You can filter in the frequency domain by zeroing out unwanted frequencies in the spectrum and then converting back with the inverse FFT (`ifft`). This is equivalent to a perfect brick-wall filter: all frequencies outside the passband are removed exactly.


from scipy.fft import fft, ifft, fftfreq
import numpy as np
import matplotlib.pyplot as plt

rng = np.random.default_rng(42)
fs = 500
t = np.linspace(0, 1, fs, endpoint=False)
signal = np.sin(2 * np.pi * 5 * t) + 0.6 * rng.standard_normal(fs)

spectrum = fft(signal)
freqs = fftfreq(fs, d=1/fs)

# Remove all frequencies above 15 Hz
filtered_spectrum = spectrum.copy()
filtered_spectrum[np.abs(freqs) > 15] = 0
filtered = np.real(ifft(filtered_spectrum))

plt.figure(figsize=(9, 3.5))
plt.plot(t, signal, color="steelblue", alpha=0.5, linewidth=1, label="Noisy signal (5 Hz)")
plt.plot(t, filtered, color="crimson", linewidth=2, label="FFT low-pass (cutoff = 15 Hz)")
plt.title("FFT-Based Low-Pass Filtering")
plt.xlabel("Time (s)")
plt.ylabel("Amplitude")
plt.legend()
plt.tight_layout()
plt.show()
- Setting `filtered_spectrum[np.abs(freqs) > 15] = 0` zeros every frequency component above 15 Hz, in both the positive and negative halves of the spectrum.
- `np.real(ifft(...))` converts back to the time domain; the small imaginary part from floating-point rounding is discarded.
- Brick-wall FFT filtering can introduce ringing (Gibbs phenomenon) at sharp transitions.
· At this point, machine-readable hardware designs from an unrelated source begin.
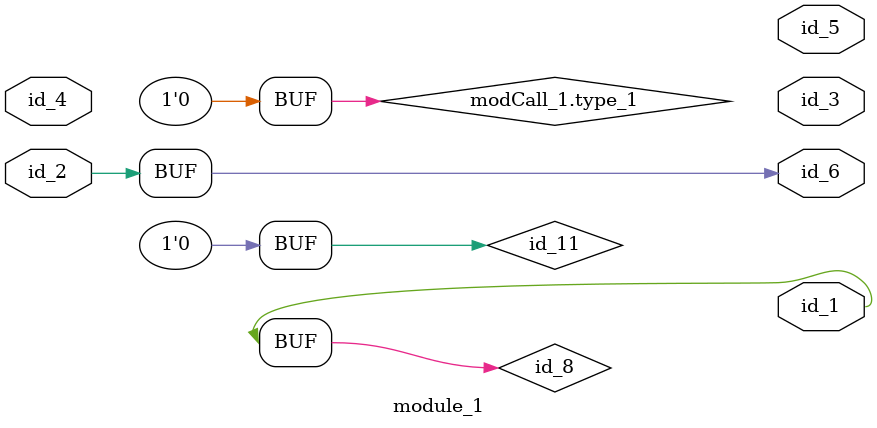
<source format=v>
module module_0 ();
  assign id_1 = id_1;
  supply0 id_2;
  assign id_2 = 1;
  tri id_3 = 1;
  always id_1 = id_2;
  wire id_4;
endmodule
module module_1 (
    id_1,
    id_2,
    id_3,
    id_4,
    id_5,
    id_6
);
  output wire id_6;
  output wire id_5;
  input wire id_4;
  output wire id_3;
  input wire id_2;
  output wire id_1;
  wire id_7, id_8;
  generate
  endgenerate
  assign id_1 = id_8;
  integer id_9;
  assign id_6 = id_2;
  module_0 modCall_1 ();
  assign modCall_1.type_1 = 0;
  wire id_10;
  wand id_11;
  genvar id_12;
  assign id_11 = 1'b0;
endmodule

</source>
For smooth filters see [signal filtering and smoothing](/tutorials/signal-filtering-and-smoothing-with-scipy).

### Spectrogram: Frequency Content Over Time

A spectrogram shows how the frequency content of a signal changes over time by computing a short-time FFT in a sliding window. `scipy.signal.spectrogram` handles this directly and returns the result ready to plot.


from scipy.signal import spectrogram
import numpy as np
import matplotlib.pyplot as plt

fs = 1000
t = np.linspace(0, 4, 4 * fs, endpoint=False)
# Frequency sweeps from 10 Hz to 200 Hz (chirp signal)
freq_inst = 10 + 47.5 * t
signal = np.sin(2 * np.pi * np.cumsum(freq_inst) / fs)

f, t_spec, Sxx = spectrogram(signal, fs=fs, nperseg=256)

plt.figure(figsize=(9, 4))
plt.pcolormesh(t_spec, f[:60], 10 * np.log10(Sxx[:60] + 1e-12),
               shading="gouraud", cmap="viridis")
plt.colorbar(label="Power (dB)")
plt.title("Spectrogram of a Chirp Signal (10–200 Hz)")
plt.xlabel("Time (s)")
plt.ylabel("Frequency (Hz)")
plt.tight_layout()
plt.show()
- `np.cumsum(freq_inst) / fs` integrates the instantaneous frequency to get the phase, producing a chirp that sweeps upward in frequency over 4 seconds.
- `spectrogram` divides the signal into overlapping windows of `nperseg=256` samples and FFTs each one; `f`, `t_spec`, and `Sxx` are the frequency bins, time bins, and power values.
- `10 * np.log10(Sxx + 1e-12)` converts power to decibels; the `+ 1e-12` prevents `log10(0)`. Slicing `[:60]` limits the y-axis to the lowest 60 frequency bins.

The FFT is one of the most widely used algorithms in science and engineering. Once you have the spectrum, you can [find peaks](/tutorials/find-peaks-with-scipy) in it to identify the dominant frequency components automatically.